Responsiveness to Local Outbreaks

In addition to comparing levels of social distancing across counties, we also look at how compliance with social distancing is affected by the progression of the disease. Knowledge of the groups most susceptible to change their behavior in the face of higher risk of infection is important to control the spread of the disease. Overall, we find that social distancing is significantly responsive to local outbreaks, suggesting that individuals change their behavior in response to changes in the risk of exposure. As can be seen in Figure 4, this was especially true in the earlier stage of the pandemic from March to June 2020, but tended to attenuate between June to December 2020 as social distancing patterns plateaued despite a rise in deaths and cases.

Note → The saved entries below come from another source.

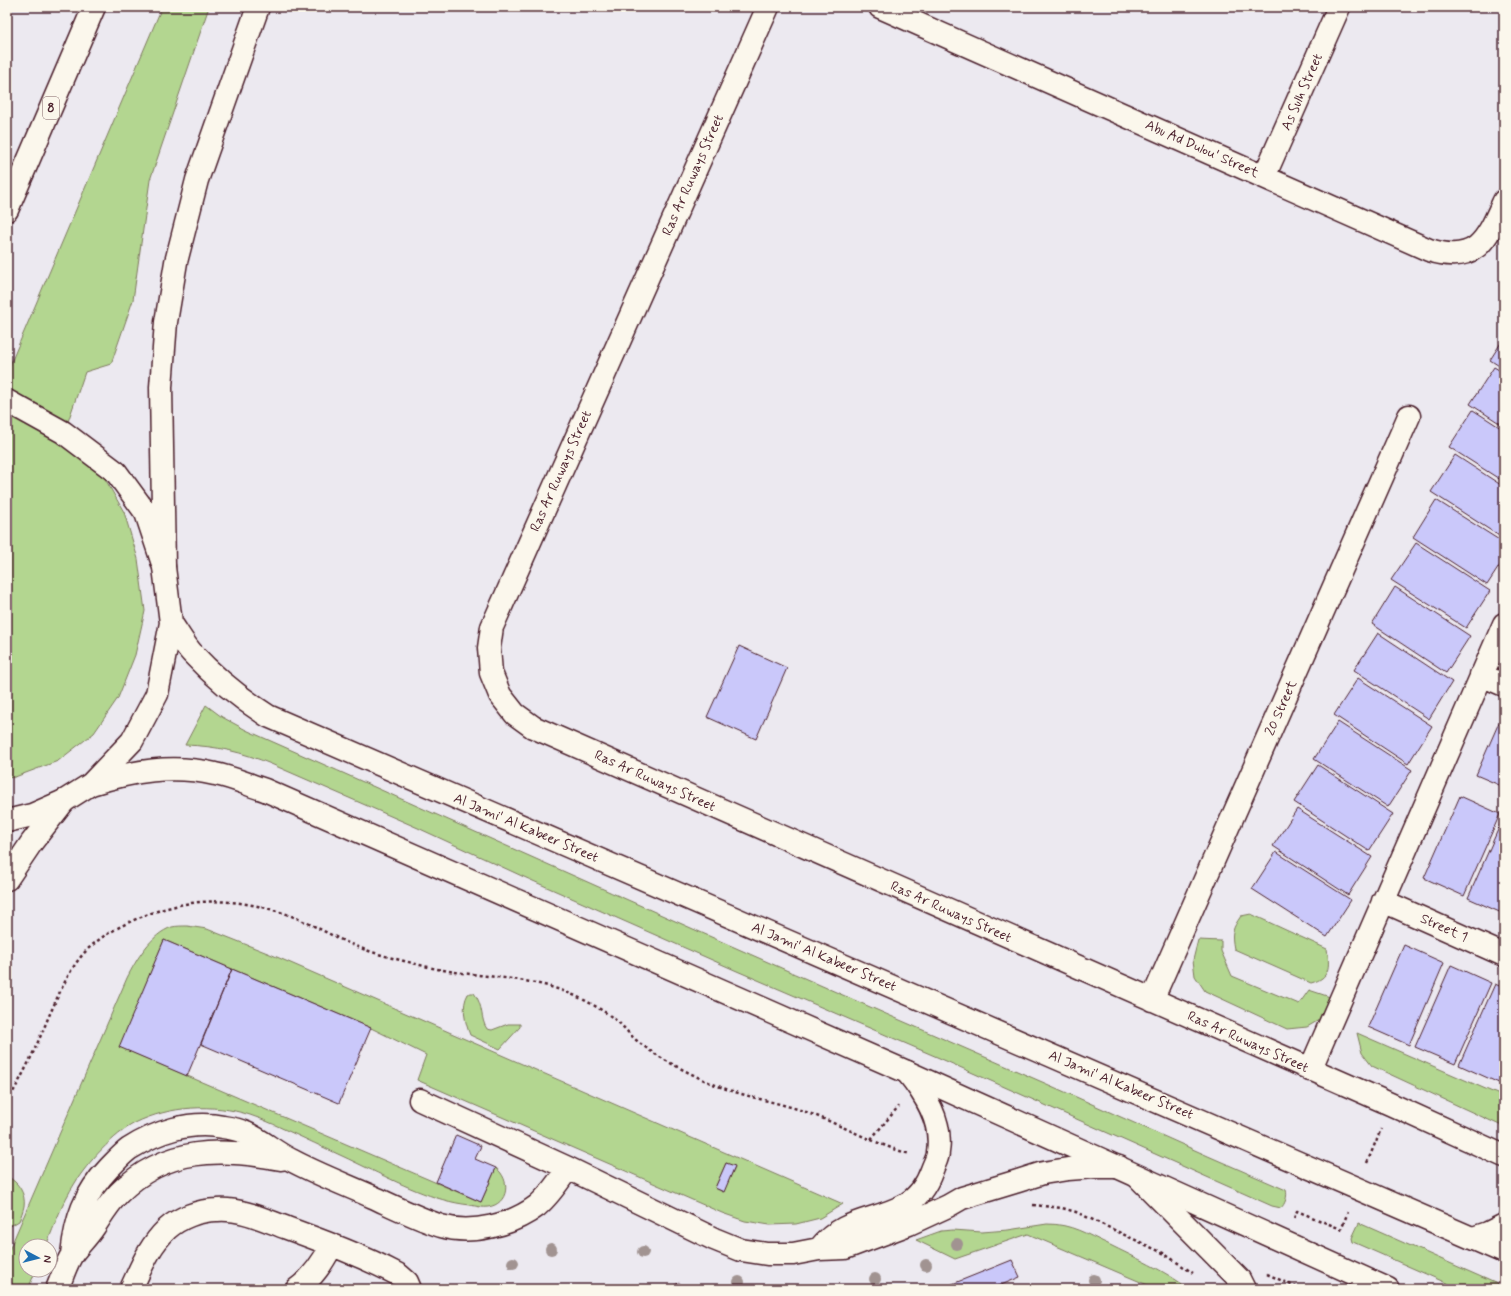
<svg xmlns="http://www.w3.org/2000/svg" width="1511" height="1296" viewBox="0 0 1511 1296" font-family="Mynerve,sans-serif">
<rect width="100%" height="100%" fill="#ece9f0"/>
<filter id="ink" filterUnits="userSpaceOnUse"><feTurbulence type="fractalNoise" baseFrequency=".025" numOctaves="2"/><feDisplacementMap in="SourceGraphic" scale="8" xChannelSelector="R" yChannelSelector="G"/><feConvolveMatrix kernelMatrix="1 2 1 2 8 2 1 2 1" color-interpolation-filters="sRGB"/></filter>
<g filter="url(#ink)">
<path fill="#b3d690" stroke="#7e7a5e" fill-rule="evenodd" d="M162,7H209L150,180L133,300L111,364L85,372L60,445L72,449L104,477L124,512L138,559L145,611L135,655L118,698L94,733L58,761L15,777L7,778V372Z
M206,705L222,717L246,730C490,838 733,948 978,1054C1081,1098 1183,1146 1286,1190C1288,1196 1285,1204 1281,1208L1272,1206L937,1057L737,971L524,877L418,828L271,764C242,752 217,746 185,745Z
M1251,914L1327,949C1330,967 1330,978 1311,983L1234,949C1231,933 1232,929 1241,916Z
M187,926L207,929L270,954L843,1204L820,1218L796,1224L770,1225L745,1221L722,1213L417,1080L426,1055L371,1028L164,940L120,1047L481,1202L496,1168C511,1180 509,1204 488,1207C482,1208 476,1206 470,1205C433,1201 399,1183 365,1167C343,1156 320,1146 297,1135C281,1128 266,1120 250,1115C213,1103 169,1106 135,1123C114,1134 87,1163 75,1183C62,1203 55,1224 46,1246H26V1270H36L28,1289H7V1255L127,978C136,960 151,934 172,927C176,926 182,926 187,926ZM726,1163L735,1167L723,1192L715,1188Z
M1198,940L1221,941V951L1232,976L1299,1004L1309,990L1330,997L1319,1020L1307,1027L1287,1029L1205,991L1195,976L1193,960Z
M471,993H474C484,1006 480,1019 487,1029L492,1030L508,1024H520V1027L500,1049L470,1035C465,1022 461,1006 468,994Z
M1357,1033L1504,1097V1127L1372,1066L1362,1053Z
M8,1177C18,1182 26,1194 24,1206C23,1211 21,1216 19,1221L7,1228V1210C13,1204 5,1187 8,1177Z
M1359,1223L1504,1287V1289H1460L1353,1242L1352,1238Z
M1047,1224C1072,1224 1086,1234 1108,1244C1136,1258 1164,1270 1189,1289H1157L1028,1234L955,1259L916,1240L941,1231L953,1230L982,1232L1008,1230Z"/>
<path fill="#cac8fa" stroke="#4a1f2b" d="M1504,338V369L1490,360Z
M1494,367L1504,373V426L1470,404Z
M1473,410L1504,430V482L1449,447Z
M1455,455L1504,487V539L1431,492Z
M1436,500L1504,543V559L1487,585L1413,537Z
M1416,543L1490,591L1466,628L1391,580Z
M1395,587L1470,636L1446,673L1372,624Z
M1378,633L1452,682L1429,719L1354,670Z
M739,646L787,668L756,739L707,717Z
M1358,678L1432,726L1408,764L1334,715Z
M1504,711V787L1476,775Z
M1338,722L1412,770L1388,807L1314,759Z
M1318,765L1393,814L1369,851L1294,802Z
M1460,796L1500,814L1464,896L1424,878Z
M1297,809L1372,857L1348,895L1273,846Z
M1504,816V914L1468,898Z
M1276,852L1351,900L1327,937L1252,889Z
M164,940L232,969L187,1076L119,1047Z
M1404,945L1444,963L1409,1045L1368,1027Z
M1451,965L1491,983L1455,1064L1415,1047Z
M232,969L371,1028L339,1103L201,1044Z
M1495,984L1504,988V1073L1499,1083L1459,1065Z
M456,1135L481,1146L475,1159L496,1168L481,1202L436,1182Z
M726,1163L735,1166L724,1192L715,1188Z
M1012,1260L1020,1277L992,1289H940Z
M679,1283L687,1289H666Z"/>
<g fill="none" stroke-linecap="round" stroke-linejoin="round">
<g stroke="#4a1f2b" stroke-width="25">
<path id="minor" d="M768,7L492,627L489,648L491,673L500,695L515,714L533,727L1390,1104L1504,1156
M880,7L1429,250C1477,265 1487,239 1504,201
M1264,177L1339,7
M1481,675L1504,685
M7,879L32,842L64,801
M1383,901L1504,955
M1152,1000L1409,416
M1310,1070L1504,624
M420,1100L568,1168L714,1239L741,1250L767,1254H793L819,1249L845,1248L909,1224L948,1206L962,1198L1018,1181L1043,1173L1068,1169L1094,1167H1119
M1138,1177L1239,1279L1244,1289
M1473,1238L1488,1233L1504,1225
M819,1249C844,1218 873,1222 905,1205C919,1197 927,1184 932,1170C934,1164 938,1158 938,1152C943,1122 925,1094 907,1072
M72,1254C76,1219 84,1194 109,1168C116,1161 121,1155 129,1149C156,1132 190,1120 223,1127C230,1128 240,1130 246,1133C262,1140 276,1153 291,1160C317,1174 346,1185 373,1197C395,1207 417,1218 441,1226C472,1235 512,1225 537,1206C550,1195 559,1181 568,1168
M57,1289C62,1278 66,1263 73,1253C80,1244 88,1236 94,1227C102,1215 109,1203 119,1193C166,1146 221,1148 281,1159
M131,1289C141,1268 149,1246 167,1229C179,1218 199,1210 217,1210C241,1208 265,1220 287,1228C325,1242 363,1256 399,1275L407,1282L410,1289
M297,1289C313,1278 323,1262 332,1245"/>
</g>
<g stroke="#4a1f2b" stroke-width="25">
<path id="major" d="M7,401L63,432L116,472L146,513L164,567L171,623L157,694L132,741L91,784L64,801L32,815L7,821
M171,623C178,633 184,644 192,653C215,678 240,698 268,716L1504,1252
M91,784C133,771 172,764 215,774C232,777 249,785 265,790L907,1072L1388,1289"/>
</g>
<g stroke="#4a1f2b" stroke-width="25">
<path id="highway" d="M7,210L94,7
M164,567L161,387L166,322L176,262L197,180L258,7"/>
</g>
<path stroke="#4a1f2b" stroke-width="2.5" stroke-dasharray="3 3" stroke-linecap="butt" d="M7,1102C24,1075 37,1045 49,1016C58,996 70,967 86,951C101,935 129,921 149,914C194,897 235,898 280,912C306,920 329,935 353,945C374,954 397,959 420,965C468,978 519,974 566,992C584,999 602,1009 617,1021C624,1027 629,1034 636,1040C648,1050 662,1059 676,1066C693,1075 711,1084 729,1090C755,1099 781,1103 806,1112C842,1125 874,1144 910,1154
M871,1139L899,1106
M1367,1163L1381,1129
M1033,1205L1062,1208L1076,1212L1163,1253L1193,1273
M1294,1218L1297,1211L1341,1229L1348,1212
M1267,1274L1300,1289"/>
<use href="#minor" stroke="#fbf7ec" stroke-width="22"/>
<use href="#major" stroke="#fbf7ec" stroke-width="22"/>
<use href="#highway" stroke="#fbf7ec" stroke-width="22"/>
</g>
<g fill="#a19391">
<circle cx="957" cy="1244" r="6"/>
<circle cx="551" cy="1249" r="6"/>
<circle cx="643" cy="1252" r="6"/>
<circle cx="513" cy="1263" r="6"/>
<circle cx="926" cy="1265" r="6"/>
<circle cx="875" cy="1279" r="6"/>
<circle cx="1094" cy="1280" r="6"/>
<circle cx="739" cy="1282" r="6"/>
</g>
</g>
<g text-anchor="middle" dominant-baseline="central" stroke-width="3" stroke-linejoin="round" paint-order="stroke">
<rect fill="#fbf7ec" stroke="#7f6065" stroke-width="1" x="43" y="97" width="16" height="22" rx="3"/>
<g font-size="13" font-weight="bold" fill="#4a1f2b">
<text x="51" y="108">8</text>
</g>
<g font-size="14" fill="#4a1f2b" stroke="#fbf7ec">
<text transform="translate(1302 92) rotate(-66)">As Sulh Street</text>
<text transform="translate(1202 149) rotate(24)">Abu Ad Dulou' Street</text>
<text transform="translate(693 175) rotate(-66)">Ras Ar Ruways Street</text>
<text transform="translate(561 471) rotate(-66)">Ras Ar Ruways Street</text>
<text transform="translate(1281 708) rotate(-66)">20 Street</text>
<text transform="translate(655 781) rotate(24)">Ras Ar Ruways Street</text>
<text transform="translate(526 828) rotate(23)">Al Jami' Al Kabeer Street</text>
<text transform="translate(951 912) rotate(24)">Ras Ar Ruways Street</text>
<text transform="translate(1444 928) rotate(24)">Street 1</text>
<text transform="translate(824 957) rotate(23)">Al Jami' Al Kabeer Street</text>
<text transform="translate(1248 1042) rotate(24)">Ras Ar Ruways Street</text>
<text transform="translate(1121 1085) rotate(23)">Al Jami' Al Kabeer Street</text>
</g>
</g>
<rect width="1511" height="1296" fill="none" stroke="#fbf7ec" stroke-width="24"/>
<rect x="12" y="12" width="1487" height="1272" fill="none" stroke="#4a1f2b" stroke-width="1.5" filter="url(#ink)"/>
<g transform="translate(38 1258) rotate(97)"><circle r="19" fill="#fbf7ec" stroke="#b4a19f"/>
<path d="M0-3L7 15L0 10L-7 15Z" fill="#1f6fb2"/>
<text y="-6" font-size="11" font-weight="bold" text-anchor="middle" fill="#4a1f2b">N</text>
</g>
</svg>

Figure 4: Responsiveness of Social Distancing to COVID-19 Infections

To estimate how social distancing is responsive to the progression of the disease, we compare changes in social distancing after an increase in Covid-19 deaths in the last seven days and look for county characteristics associated with greater responsiveness (i.e., more social distancing when risks of exposure increases). 

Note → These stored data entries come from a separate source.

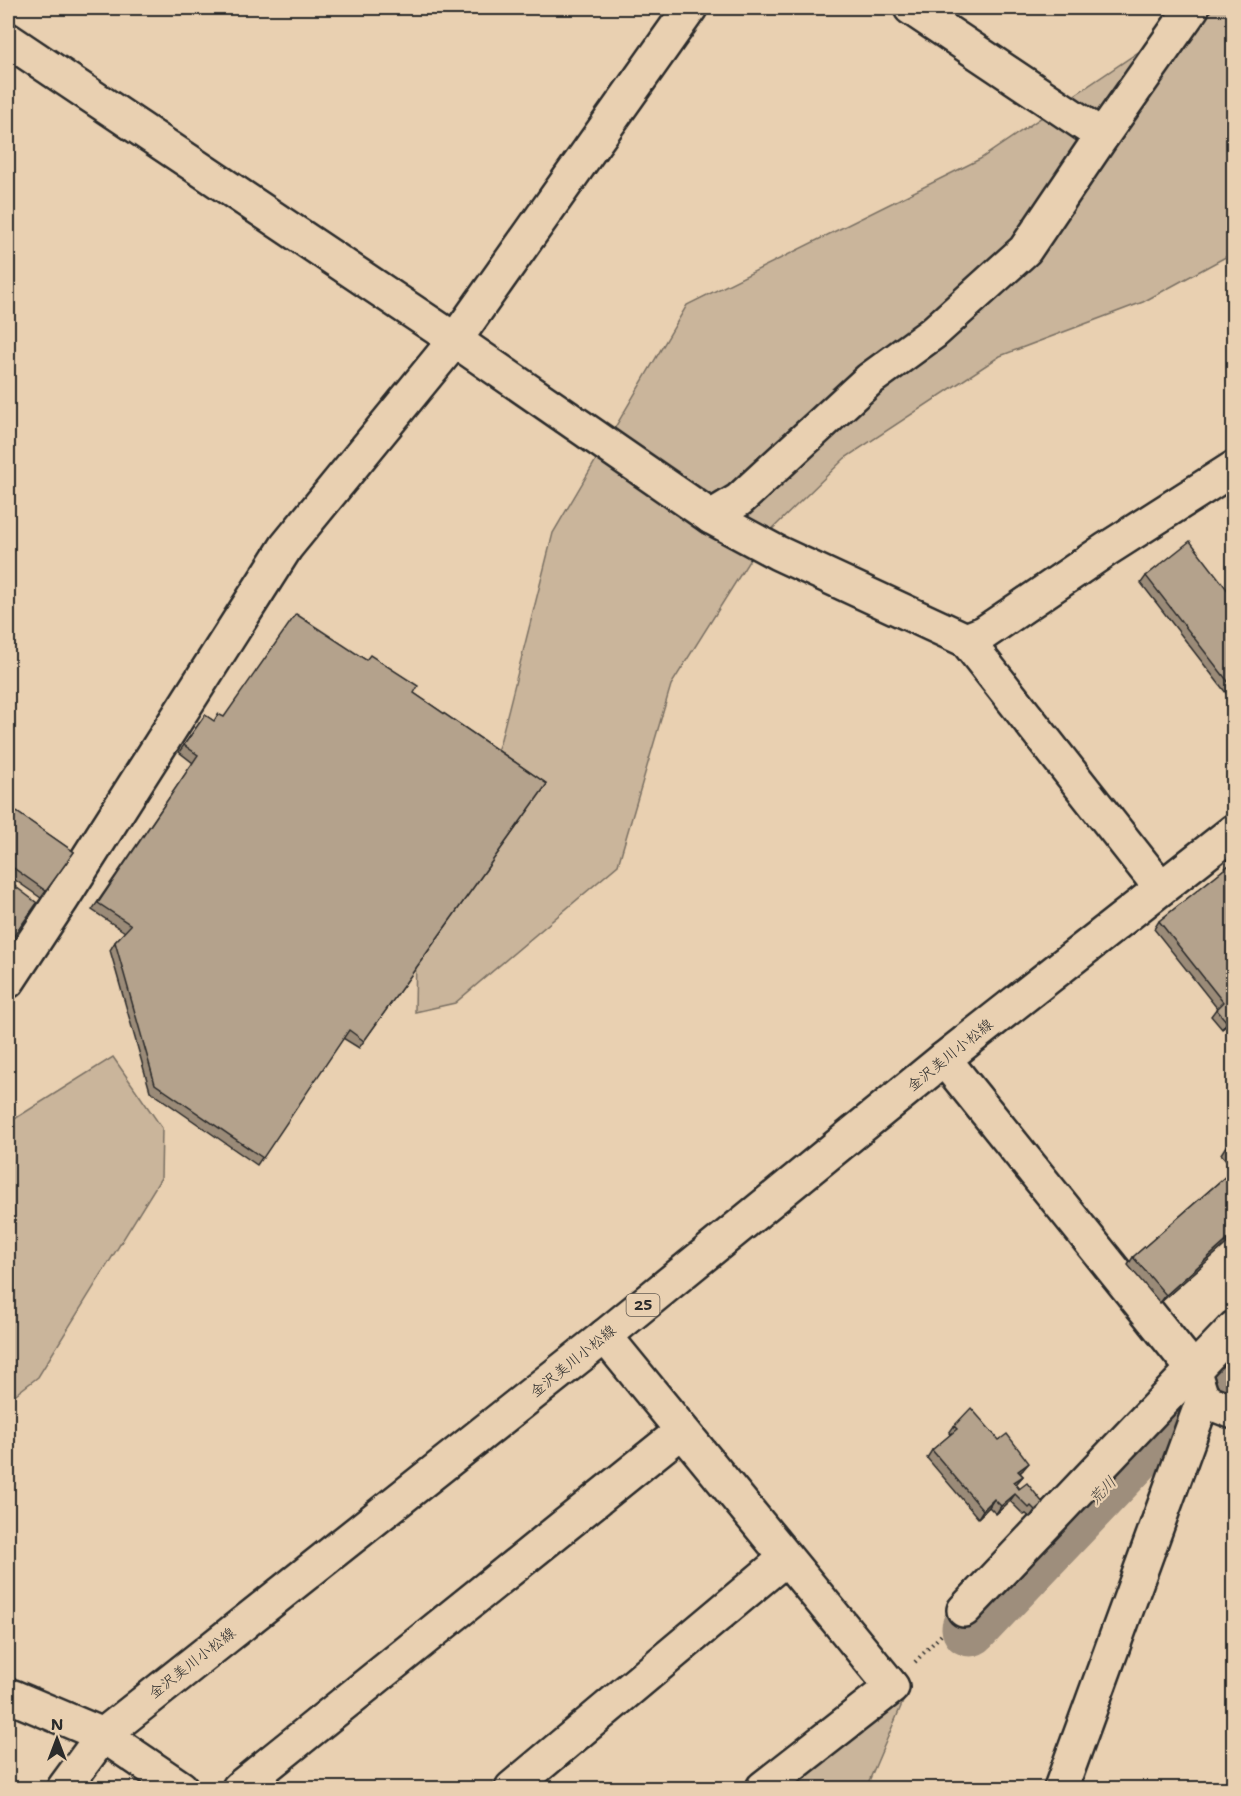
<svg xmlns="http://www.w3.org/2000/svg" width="1241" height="1796" font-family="'Shantell Sans','Klee One',sans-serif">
  <rect width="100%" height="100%" fill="#e9d0b1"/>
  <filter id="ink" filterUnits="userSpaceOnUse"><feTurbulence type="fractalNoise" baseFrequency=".0167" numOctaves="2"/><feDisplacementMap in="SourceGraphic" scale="12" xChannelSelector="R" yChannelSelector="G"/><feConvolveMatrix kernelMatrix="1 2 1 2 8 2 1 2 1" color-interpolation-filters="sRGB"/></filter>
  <g filter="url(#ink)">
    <g fill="#cab59b" stroke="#7a7063" stroke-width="1.5">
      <polygon points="1216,8 1233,8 1233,253 1143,302 1000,356 845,458 764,537 671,685 618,865 455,1003 415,1012 416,952 500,743 553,533 687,305 980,159 1183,22"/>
      <polygon points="113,1057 162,1128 161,1178 38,1377 8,1400 8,1123"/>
      <polygon points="908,1690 866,1788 786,1788"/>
    </g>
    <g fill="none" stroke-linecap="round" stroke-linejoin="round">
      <polyline stroke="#9e8e7c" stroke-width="57" points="970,1628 1234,1351"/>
      <g stroke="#2b2b2b" stroke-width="38">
        <g id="minor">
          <polyline points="911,8 1102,136"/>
          <polyline points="8,40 455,340 711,517 778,553 966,640 1161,888"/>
          <polyline points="711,517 739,500 870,379 933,333 1025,250 1102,136 1192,8"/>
          <polyline points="966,640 984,633 1107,549 1234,468"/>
          <polyline points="8,981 62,899 286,547 455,340 690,8"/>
          <polyline points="944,1059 1193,1369 1203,1400 1061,1788"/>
          <polyline points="605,1336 892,1687 763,1788"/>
          <polyline points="1193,1371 1234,1328"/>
          <polyline points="1203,1400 1234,1412"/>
          <polyline points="964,1610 1193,1369"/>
          <polyline points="8,1696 13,1697 103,1735 181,1788"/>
          <polyline points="239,1788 682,1431"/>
          <polyline points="512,1788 786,1558"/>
        </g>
      </g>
      <g stroke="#2b2b2b" stroke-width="38">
        <polyline id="primary" points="64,1788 103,1735 605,1336 944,1059 1234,831"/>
      </g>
      <polyline stroke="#2b2b2b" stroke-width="4" stroke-dasharray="1.5 4.5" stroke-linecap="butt" points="915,1662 943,1633"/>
      <use href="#minor" stroke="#e9d0b1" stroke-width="33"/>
      <use href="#primary" stroke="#e9d0b1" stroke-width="33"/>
    </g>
    <g fill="#9b8b78" stroke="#2b2b2b" stroke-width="1.5">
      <polygon points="1146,576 1233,597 1233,702 1141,583"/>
      <polygon points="414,693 547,784 359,1048 343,1038 257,1165 150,1091 110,950 115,942 125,932 92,910 193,763 179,752 205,715 214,721 224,717"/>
      <polygon points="8,806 74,852 41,898 8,875"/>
      <polygon points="1233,862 1233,1032 1227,1025 1222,1029 1211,1016 1217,1008 1154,929 1159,921"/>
      <polygon points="1233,1140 1233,1168 1221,1154 1226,1146"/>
      <polygon points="1233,1170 1233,1238 1160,1303 1128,1265 1133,1257"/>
      <polygon points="954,1426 1023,1470 1020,1473 1023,1476 1016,1484 1038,1510 1030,1517 1026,1514 1024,1515 1010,1501 996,1514 989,1507 978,1518 927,1458 932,1450 950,1435 949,1433"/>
    </g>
    <g fill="#7e7162" stroke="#2b2b2b" stroke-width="1.5">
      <polygon points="1233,1017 1227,1025 1222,1029 1227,1022"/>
      <polygon points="1233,1235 1233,1238 1160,1303 1166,1295"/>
      <polygon points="1029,1463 1023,1470 1013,1478 1018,1471"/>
      <polygon points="1023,1476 1017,1483 1009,1490 1014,1482"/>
      <polygon points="1015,1494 1010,1501 996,1514 1001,1506"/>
      <polygon points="994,1499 989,1507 978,1518 983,1510"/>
      <polygon points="1043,1503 1038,1510 1030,1517 1035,1510"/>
    </g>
    <g fill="#b4a28c" stroke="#2b2b2b" stroke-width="1.5">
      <polygon points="1190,541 1233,597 1233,688 1146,576"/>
      <polygon points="296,614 366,660 370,655 418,686 414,693 547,784 364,1041 349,1030 263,1158 155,1084 115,942 131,925 98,903 198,755 184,745 205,715 214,721 218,714 224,717"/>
      <polygon points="8,806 74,852 46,891 8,864"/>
      <polygon points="1233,862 1233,1018 1233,1017 1227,1022 1216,1009 1223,1002 1159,921"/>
      <polygon points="8,881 37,903 9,943 8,941"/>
      <polygon points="1233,1140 1233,1155 1226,1146"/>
      <polygon points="1233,1170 1233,1235 1166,1295 1133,1257"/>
      <polygon points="971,1408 999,1440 1007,1434 1029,1463 1018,1471 1023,1476 1014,1482 1019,1489 1027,1483 1043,1503 1035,1510 1031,1506 1029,1508 1015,1494 1001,1506 994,1499 983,1510 932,1450 957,1429 954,1426"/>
    </g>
  </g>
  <g text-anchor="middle" stroke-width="4.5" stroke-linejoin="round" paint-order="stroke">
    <rect fill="#e9d0b1" stroke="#645c53" stroke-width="1.5" x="626.5" y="1294" width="33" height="22" rx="4.5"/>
    <g font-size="14" font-weight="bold" fill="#2b2b2b">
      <text x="643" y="1310">25</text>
    </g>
    <g font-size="15" fill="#2b2b2b" stroke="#e9d0b1">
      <text transform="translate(950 1055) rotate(-39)" y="5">金沢美川小松線</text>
      <text transform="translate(573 1361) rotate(-39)" y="5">金沢美川小松線</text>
      <text transform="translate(192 1663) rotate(-38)" y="5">金沢美川小松線</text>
    </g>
    <g font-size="16" font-style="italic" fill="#423f3b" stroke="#e9d0b1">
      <text transform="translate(1102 1490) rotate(-46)" y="6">荒川</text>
    </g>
  </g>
  <rect width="1241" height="1796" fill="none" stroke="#e9d0b1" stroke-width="30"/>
  <rect x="15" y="15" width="1211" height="1766" fill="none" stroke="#2b2b2b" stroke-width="2" filter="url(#ink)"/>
  <g transform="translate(57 1739)" stroke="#e9d0b1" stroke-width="4.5" paint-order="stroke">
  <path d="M0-4.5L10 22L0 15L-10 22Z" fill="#2b2b2b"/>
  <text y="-9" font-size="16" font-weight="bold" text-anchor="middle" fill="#2b2b2b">N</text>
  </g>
</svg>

Figure 5 illustrates the important political and economic differences in responsiveness to local outbreaks. Overall, risk factors play less of a role in responsiveness to local outbreaks. This is not entirely surprising, and in line with the idea that vulnerable populations are socially distancing regardless of changes in infection rates.

Figure 5: Determinants of Responsiveness to Local Outbreak. Notes: Authors’ calculation. Coefficients from an interaction with Log of Covid-19 deaths in the last 7 days. Results from a regression including county, state x day and outbreak time fixed effects. Period of analysis: January 21, 2020 – January 13, 2021.

On the contrary, counties with a higher share of individuals without health insurance are more responsive to local outbreaks. This suggests that the material risks of being infected are important for an adaptive behavior change in the face of greater risk. Other populations more responsive to local outbreaks include Democratic, more educated counties, and counties with a higher median household income, highlighting the economic and political divide in Americans’ responsiveness to the pandemic.

Lessons

As the pandemic continues to affect lives and the economy, understanding what drives compliance with health measures remains crucial and can allow for more tailored and effective action. We have learned that health factors are important determinants of levels of social distancing, but they are not the only ones. Economic conditions, political views, and the strength of social networks are important correlates of the adoption of social distancing behaviors. Moreover, higher levels of education and the absence of health insurance are associated with higher adoption of responsiveness when infections rise, while this is not the case for health vulnerability factors. This highlights the importance of information and the material cost of infection in the response to the evolving nature of the pandemic.